Une réforme européenne d’ensemble
Adoptée le 11 mars 2025 et entrée en vigueur le 14 avril 2025, la directive VAT in the Digital Age, dite ViDA, vise à moderniser en profondeur le fonctionnement de la TVA dans l’Union européenne. Son objectif n’est pas seulement de simplifier certains mécanismes, mais aussi de renforcer la fiabilité des données fiscales et la coopération entre administrations. Le texte repose sur trois axes :
- l’économie de plateforme,
- l’immatriculation unique
- le Digital Reporting Requirements (DRR).
Ce dernier volet est le plus directement lié à la facturation électronique. Il prévoit un reporting numérique harmonisé pour certaines opérations, en particulier celles réalisées au sein de l’Union européenne entre assujettis.

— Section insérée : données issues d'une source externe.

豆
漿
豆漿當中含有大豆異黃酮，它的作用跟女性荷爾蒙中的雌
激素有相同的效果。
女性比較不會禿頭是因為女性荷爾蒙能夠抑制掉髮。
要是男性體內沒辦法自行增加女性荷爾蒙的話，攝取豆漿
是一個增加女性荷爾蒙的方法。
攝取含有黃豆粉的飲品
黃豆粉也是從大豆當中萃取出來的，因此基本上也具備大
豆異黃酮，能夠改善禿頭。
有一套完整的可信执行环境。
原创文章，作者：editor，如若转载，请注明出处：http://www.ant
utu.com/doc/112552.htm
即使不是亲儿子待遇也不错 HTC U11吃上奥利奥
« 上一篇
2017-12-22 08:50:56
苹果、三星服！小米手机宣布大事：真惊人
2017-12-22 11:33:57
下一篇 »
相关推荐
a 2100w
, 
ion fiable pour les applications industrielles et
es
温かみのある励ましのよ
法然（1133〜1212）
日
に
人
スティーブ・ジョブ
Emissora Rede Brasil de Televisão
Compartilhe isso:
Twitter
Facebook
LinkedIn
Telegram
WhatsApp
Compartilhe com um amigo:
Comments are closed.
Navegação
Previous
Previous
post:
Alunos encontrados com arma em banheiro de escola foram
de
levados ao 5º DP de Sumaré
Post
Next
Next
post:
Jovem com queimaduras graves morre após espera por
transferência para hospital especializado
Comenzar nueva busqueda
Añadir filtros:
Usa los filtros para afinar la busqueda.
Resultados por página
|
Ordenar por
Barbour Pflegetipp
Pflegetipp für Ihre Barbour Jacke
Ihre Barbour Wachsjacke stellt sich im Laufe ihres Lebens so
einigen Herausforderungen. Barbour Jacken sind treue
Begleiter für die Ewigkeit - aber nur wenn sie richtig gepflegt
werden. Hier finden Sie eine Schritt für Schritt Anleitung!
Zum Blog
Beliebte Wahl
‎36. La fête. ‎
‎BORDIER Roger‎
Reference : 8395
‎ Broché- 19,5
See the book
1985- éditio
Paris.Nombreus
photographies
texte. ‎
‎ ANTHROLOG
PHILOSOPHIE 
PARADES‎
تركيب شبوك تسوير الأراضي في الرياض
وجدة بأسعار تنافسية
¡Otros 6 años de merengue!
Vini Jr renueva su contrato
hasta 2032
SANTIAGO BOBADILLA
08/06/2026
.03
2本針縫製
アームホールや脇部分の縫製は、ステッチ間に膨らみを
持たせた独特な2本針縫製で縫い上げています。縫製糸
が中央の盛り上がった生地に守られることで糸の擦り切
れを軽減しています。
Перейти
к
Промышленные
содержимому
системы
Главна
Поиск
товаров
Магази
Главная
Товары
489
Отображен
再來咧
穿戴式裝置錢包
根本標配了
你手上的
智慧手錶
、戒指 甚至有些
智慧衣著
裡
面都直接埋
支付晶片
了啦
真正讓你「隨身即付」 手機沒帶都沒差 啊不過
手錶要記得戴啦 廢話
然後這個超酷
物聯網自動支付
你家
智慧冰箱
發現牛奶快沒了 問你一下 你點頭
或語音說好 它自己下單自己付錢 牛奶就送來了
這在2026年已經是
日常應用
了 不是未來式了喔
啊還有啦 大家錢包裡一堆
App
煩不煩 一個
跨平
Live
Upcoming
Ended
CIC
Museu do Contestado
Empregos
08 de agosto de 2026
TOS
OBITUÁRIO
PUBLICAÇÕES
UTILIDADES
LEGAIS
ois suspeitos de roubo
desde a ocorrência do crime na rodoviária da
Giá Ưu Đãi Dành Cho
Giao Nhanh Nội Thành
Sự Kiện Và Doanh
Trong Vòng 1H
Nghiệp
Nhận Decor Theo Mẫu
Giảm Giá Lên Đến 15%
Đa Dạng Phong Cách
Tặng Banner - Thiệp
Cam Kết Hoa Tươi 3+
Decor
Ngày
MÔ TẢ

Ce qui change pour les entreprises
Le cœur du dispositif tient à la montée en puissance d’une logique de transmission quasi transactionnelle. Pour les opérations concernées, les entreprises devront utiliser une facture électronique structurée et respecter des délais d’émission resserrés. La réforme vise notamment les livraisons et acquisitions intracommunautaires de biens, certaines prestations de services B2B, les opérations triangulaires et certains cas d’autoliquidation.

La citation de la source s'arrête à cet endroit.